How to Host DeepSeek-R1 on a Budget: DeepSeek 1.58 Bit

Written by Sebastian Panman de Wit | Feb 10, 2025 1:22:01 PM

DeepSeek-R1 is making waves as a powerful open-source AI model with 671B parameters in logical reasoning and problem-solving. However, deploying it could be discouraging due to its hefty 400GB+ VRAM requirement for the int4 model. Well, not anymore!

The team at Unsloth has achieved an impressive 80% reduction in model size, bringing it down to just 131GB from the original 720GB using dynamic quantisation techniques. By selectively quantising certain layers without compromising performance, they’ve made running DeepSeek-R1 on a budget (See their work here).

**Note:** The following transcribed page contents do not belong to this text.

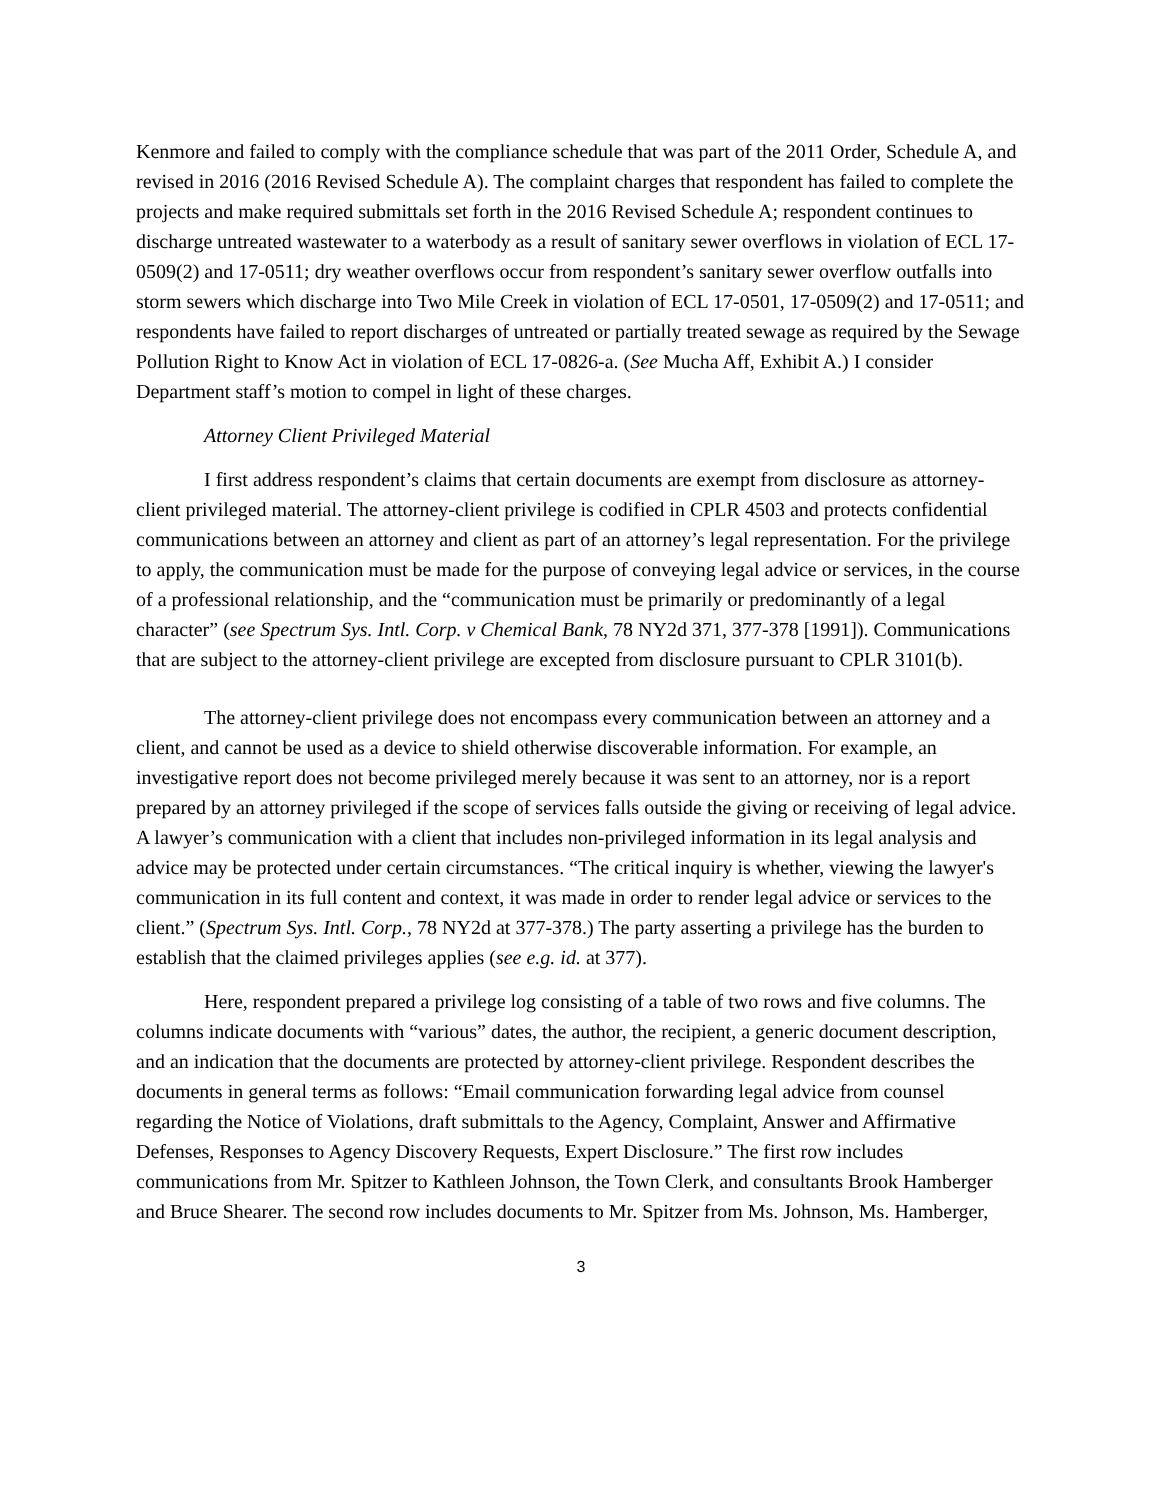Kenmore and failed to comply with the compliance schedule that was part of the 2011 Order, Schedule A, and revised in 2016 (2016 Revised Schedule A). The complaint charges that respondent has failed to complete the projects and make required submittals set forth in the 2016 Revised Schedule A; respondent continues to discharge untreated wastewater to a waterbody as a result of sanitary sewer overflows in violation of ECL 17-0509(2) and 17-0511; dry weather overflows occur from respondent’s sanitary sewer overflow outfalls into storm sewers which discharge into Two Mile Creek in violation of ECL 17-0501, 17-0509(2) and 17-0511; and respondents have failed to report discharges of untreated or partially treated sewage as required by the Sewage Pollution Right to Know Act in violation of ECL 17-0826-a. (See Mucha Aff, Exhibit A.) I consider Department staff’s motion to compel in light of these charges.
Attorney Client Privileged Material
I first address respondent’s claims that certain documents are exempt from disclosure as attorney-client privileged material. The attorney-client privilege is codified in CPLR 4503 and protects confidential communications between an attorney and client as part of an attorney’s legal representation. For the privilege to apply, the communication must be made for the purpose of conveying legal advice or services, in the course of a professional relationship, and the “communication must be primarily or predominantly of a legal character” (see Spectrum Sys. Intl. Corp. v Chemical Bank, 78 NY2d 371, 377-378 [1991]). Communications that are subject to the attorney-client privilege are excepted from disclosure pursuant to CPLR 3101(b).
The attorney-client privilege does not encompass every communication between an attorney and a client, and cannot be used as a device to shield otherwise discoverable information. For example, an investigative report does not become privileged merely because it was sent to an attorney, nor is a report prepared by an attorney privileged if the scope of services falls outside the giving or receiving of legal advice. A lawyer’s communication with a client that includes non-privileged information in its legal analysis and advice may be protected under certain circumstances. “The critical inquiry is whether, viewing the lawyer's communication in its full content and context, it was made in order to render legal advice or services to the client.” (Spectrum Sys. Intl. Corp., 78 NY2d at 377-378.) The party asserting a privilege has the burden to establish that the claimed privileges applies (see e.g. id. at 377).
Here, respondent prepared a privilege log consisting of a table of two rows and five columns. The columns indicate documents with “various” dates, the author, the recipient, a generic document description, and an indication that the documents are protected by attorney-client privilege. Respondent describes the documents in general terms as follows: “Email communication forwarding legal advice from counsel regarding the Notice of Violations, draft submittals to the Agency, Complaint, Answer and Affirmative Defenses, Responses to Agency Discovery Requests, Expert Disclosure.” The first row includes communications from Mr. Spitzer to Kathleen Johnson, the Town Clerk, and consultants Brook Hamberger and Bruce Shearer. The second row includes documents to Mr. Spitzer from Ms. Johnson, Ms. Hamberger,
3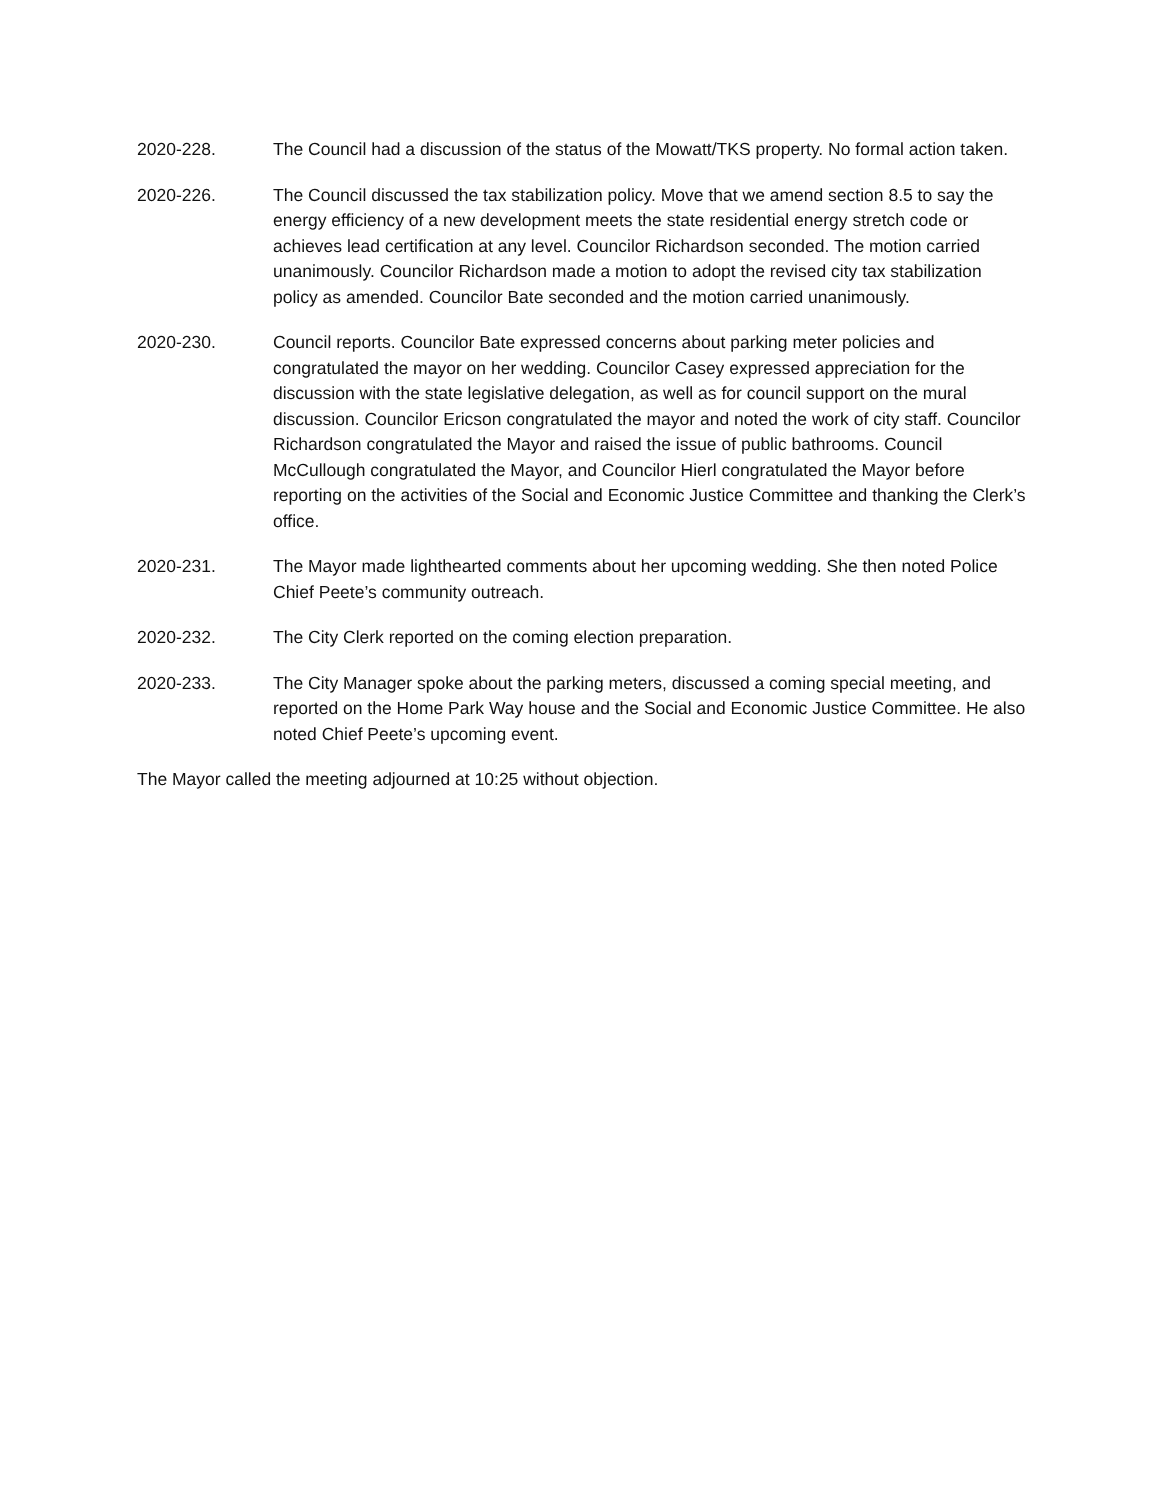2020-228. The Council had a discussion of the status of the Mowatt/TKS property. No formal action taken.
2020-226. The Council discussed the tax stabilization policy. Move that we amend section 8.5 to say the energy efficiency of a new development meets the state residential energy stretch code or achieves lead certification at any level. Councilor Richardson seconded. The motion carried unanimously. Councilor Richardson made a motion to adopt the revised city tax stabilization policy as amended. Councilor Bate seconded and the motion carried unanimously.
2020-230. Council reports. Councilor Bate expressed concerns about parking meter policies and congratulated the mayor on her wedding. Councilor Casey expressed appreciation for the discussion with the state legislative delegation, as well as for council support on the mural discussion. Councilor Ericson congratulated the mayor and noted the work of city staff. Councilor Richardson congratulated the Mayor and raised the issue of public bathrooms. Council McCullough congratulated the Mayor, and Councilor Hierl congratulated the Mayor before reporting on the activities of the Social and Economic Justice Committee and thanking the Clerk’s office.
2020-231. The Mayor made lighthearted comments about her upcoming wedding. She then noted Police Chief Peete’s community outreach.
2020-232. The City Clerk reported on the coming election preparation.
2020-233. The City Manager spoke about the parking meters, discussed a coming special meeting, and reported on the Home Park Way house and the Social and Economic Justice Committee. He also noted Chief Peete’s upcoming event.
The Mayor called the meeting adjourned at 10:25 without objection.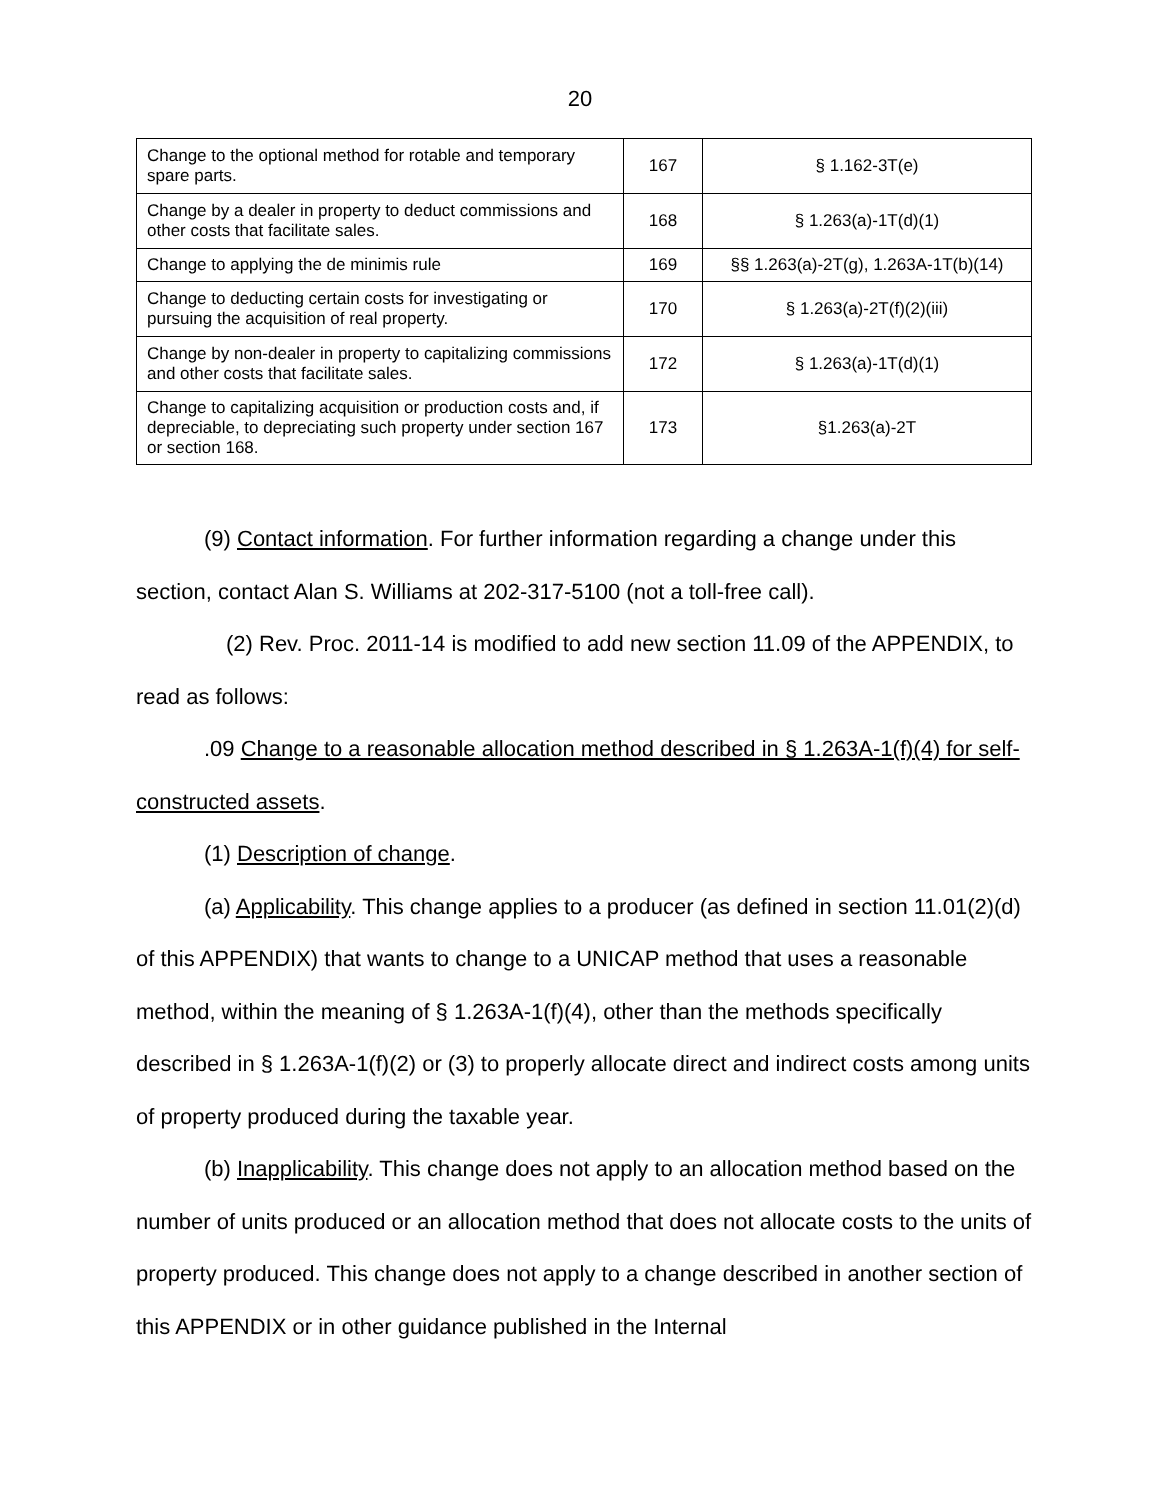20
| Change to the optional method for rotable and temporary spare parts. | 167 | § 1.162-3T(e) |
| Change by a dealer in property to deduct commissions and other costs that facilitate sales. | 168 | § 1.263(a)-1T(d)(1) |
| Change to applying the de minimis rule | 169 | §§ 1.263(a)-2T(g), 1.263A-1T(b)(14) |
| Change to deducting certain costs for investigating or pursuing the acquisition of real property. | 170 | § 1.263(a)-2T(f)(2)(iii) |
| Change by non-dealer in property to capitalizing commissions and other costs that facilitate sales. | 172 | § 1.263(a)-1T(d)(1) |
| Change to capitalizing acquisition or production costs and, if depreciable, to depreciating such property under section 167 or section 168. | 173 | §1.263(a)-2T |
(9) Contact information. For further information regarding a change under this section, contact Alan S. Williams at 202-317-5100 (not a toll-free call).
(2) Rev. Proc. 2011-14 is modified to add new section 11.09 of the APPENDIX, to read as follows:
.09 Change to a reasonable allocation method described in § 1.263A-1(f)(4) for self-constructed assets.
(1) Description of change.
(a) Applicability. This change applies to a producer (as defined in section 11.01(2)(d) of this APPENDIX) that wants to change to a UNICAP method that uses a reasonable method, within the meaning of § 1.263A-1(f)(4), other than the methods specifically described in § 1.263A-1(f)(2) or (3) to properly allocate direct and indirect costs among units of property produced during the taxable year.
(b) Inapplicability. This change does not apply to an allocation method based on the number of units produced or an allocation method that does not allocate costs to the units of property produced. This change does not apply to a change described in another section of this APPENDIX or in other guidance published in the Internal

In our latest tutorial, we provide a detailed step-by-step guide to host DeepSeek-R1 on a budget with Hyperstack.

Steps to Host DeepSeek-R1 1.58-Bit

Now, let's walk through the step-by-step process of deploying DeepSeek-R1 1.58 Bit on Hyperstack.

Step 1: Accessing Hyperstack

Go to the Hyperstack website and log in to your account.
If you're new to Hyperstack, you must create an account and set up your billing information. Check our documentation to get started with Hyperstack.
Once logged in, you'll be greeted by the Hyperstack dashboard, which provides an overview of your resources and deployments.

Step 2: Deploying a New Virtual Machine

Initiate Deployment

Look for the "Deploy New Virtual Machine" button on the dashboard.
Click it to start the deployment process.

Select Hardware Configuration

For DeepSeek-R1 1.58-Bit requirements, go to the hardware options and choose the "4xL40" flavour.

Choose the Operating System

Select the "Ubuntu Server 22.04 LTS R550 CUDA 12.4 with Docker".

Select a keypair

Select one of the keypairs in your account. Don't have a keypair yet? See our Getting Started tutorial for creating one.

Network Configuration

Ensure you assign a Public IP to your Virtual machine.
This allows you to access your VM from the internet, which is crucial for remote management and API access.

Enable SSH Access

Make sure to enable an SSH connection.
You'll need this to securely connect and manage your VM.

Review and Deploy

Double-check all your settings.
Click the "Deploy" button to launch your virtual machine.

Step 3: Accessing Your VM

Once the initialisation is complete, you can access your VM:

Locate SSH Details

In the Hyperstack dashboard, find your VM's details.
Look for the public IP address, which you will need to connect to your VM with SSH.

Connect via SSH

Open a terminal on your local machine.
Use the command ssh -i [path_to_ssh_key] [os_username]@[vm_ip_address] (e.g: ssh -i /users/username/downloads/keypair_hyperstack ubuntu@0.0.0.0.0)
Replace username and ip_address with the details provided by Hyperstack.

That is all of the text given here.